Il club prende posizione: in modi più o meno diretti, Totti viene “invitato” a ritirarsi il prima possibile (annunciando il rinnovo per il 2016/17 come il suo ultimo anno). Questo suo ultimo anno però è stato vissuto sul confine sottile dell’equivoco: per molti il suo addio era inevitabile, ma lui non parla mai di addio (almeno sino a venerdì scorso), rivendicando fino all’ultimo la titolarità del diritto di annunciare lui la sua decisione, quasi a tenere ostaggio l’unico club con cui ha giocato e per cui ha dato tutto, vinto ma soprattutto perso tanto.

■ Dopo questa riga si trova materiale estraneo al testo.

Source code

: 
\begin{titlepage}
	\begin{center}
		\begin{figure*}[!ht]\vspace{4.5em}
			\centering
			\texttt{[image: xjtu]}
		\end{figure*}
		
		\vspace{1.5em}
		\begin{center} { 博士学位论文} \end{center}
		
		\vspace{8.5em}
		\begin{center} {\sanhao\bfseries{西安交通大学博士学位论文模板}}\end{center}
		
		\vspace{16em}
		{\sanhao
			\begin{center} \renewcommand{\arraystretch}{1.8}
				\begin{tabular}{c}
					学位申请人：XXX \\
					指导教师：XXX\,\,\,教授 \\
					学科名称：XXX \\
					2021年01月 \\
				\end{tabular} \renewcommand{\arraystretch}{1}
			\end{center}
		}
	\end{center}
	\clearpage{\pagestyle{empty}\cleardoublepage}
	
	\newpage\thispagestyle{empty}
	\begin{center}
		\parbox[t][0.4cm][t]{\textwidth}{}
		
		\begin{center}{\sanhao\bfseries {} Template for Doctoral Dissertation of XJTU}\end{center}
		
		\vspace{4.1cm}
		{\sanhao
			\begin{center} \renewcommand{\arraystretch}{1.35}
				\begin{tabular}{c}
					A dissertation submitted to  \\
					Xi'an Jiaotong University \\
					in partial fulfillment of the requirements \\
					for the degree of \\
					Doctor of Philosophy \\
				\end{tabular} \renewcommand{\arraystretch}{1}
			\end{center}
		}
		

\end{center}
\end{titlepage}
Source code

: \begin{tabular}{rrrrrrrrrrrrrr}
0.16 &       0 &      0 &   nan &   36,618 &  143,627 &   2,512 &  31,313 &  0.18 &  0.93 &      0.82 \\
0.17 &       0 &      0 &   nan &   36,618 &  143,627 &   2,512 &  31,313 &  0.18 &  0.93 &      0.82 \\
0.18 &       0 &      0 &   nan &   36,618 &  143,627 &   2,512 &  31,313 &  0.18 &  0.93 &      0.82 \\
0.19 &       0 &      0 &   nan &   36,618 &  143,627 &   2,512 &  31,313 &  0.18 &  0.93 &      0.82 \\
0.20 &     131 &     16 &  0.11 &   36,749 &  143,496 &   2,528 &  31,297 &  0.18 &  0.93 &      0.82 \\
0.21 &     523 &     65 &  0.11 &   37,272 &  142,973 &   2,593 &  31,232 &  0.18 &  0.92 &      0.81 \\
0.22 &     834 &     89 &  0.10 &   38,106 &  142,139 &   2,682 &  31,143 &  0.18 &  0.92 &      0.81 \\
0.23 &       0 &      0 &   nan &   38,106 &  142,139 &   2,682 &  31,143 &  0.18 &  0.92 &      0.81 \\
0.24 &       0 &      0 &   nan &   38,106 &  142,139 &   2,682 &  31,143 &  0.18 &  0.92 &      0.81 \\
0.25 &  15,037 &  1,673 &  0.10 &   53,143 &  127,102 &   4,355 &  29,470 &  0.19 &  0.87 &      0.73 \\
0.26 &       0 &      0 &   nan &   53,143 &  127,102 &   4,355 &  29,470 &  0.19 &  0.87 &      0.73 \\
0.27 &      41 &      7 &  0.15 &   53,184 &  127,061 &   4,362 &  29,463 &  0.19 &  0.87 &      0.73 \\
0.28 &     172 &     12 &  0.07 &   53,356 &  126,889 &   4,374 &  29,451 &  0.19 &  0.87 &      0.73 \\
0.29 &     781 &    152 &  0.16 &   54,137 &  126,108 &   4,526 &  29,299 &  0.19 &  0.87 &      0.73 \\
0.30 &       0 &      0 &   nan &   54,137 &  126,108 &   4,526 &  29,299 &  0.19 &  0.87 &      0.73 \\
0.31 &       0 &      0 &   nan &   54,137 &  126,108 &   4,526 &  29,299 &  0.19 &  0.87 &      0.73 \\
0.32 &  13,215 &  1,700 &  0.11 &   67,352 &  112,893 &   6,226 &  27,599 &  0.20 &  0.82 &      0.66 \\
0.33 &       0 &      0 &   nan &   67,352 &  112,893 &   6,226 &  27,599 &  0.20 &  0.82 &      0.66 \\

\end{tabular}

Questo addio sarebbe dovuto arrivare prima, probabilmente già l’anno scorso, ma non sarebbe stato un ritiro alla Francesco Totti senza un sussulto d’orgoglio del fuoriclasse che è in lui: Totti è fatto così, che piaccia oppure no e non vederlo più calcare il prato dell’Olimpico con una maglia giallorossa e il numero 10 sulla schiena, per molti sarà davvero strano. Dobbiamo farcene una ragione, stavolta è tutto finito; l’ultimo bomber dell’ultima generazione d’oro del calcio italiano se ne va. Sono riusciti a farlo piangere, ma a piangere sono tutti: dal primo all’ultimo. C’è solo il tempo per un ultimo urlo, ad acclamare il suo nome: Francesco Totti.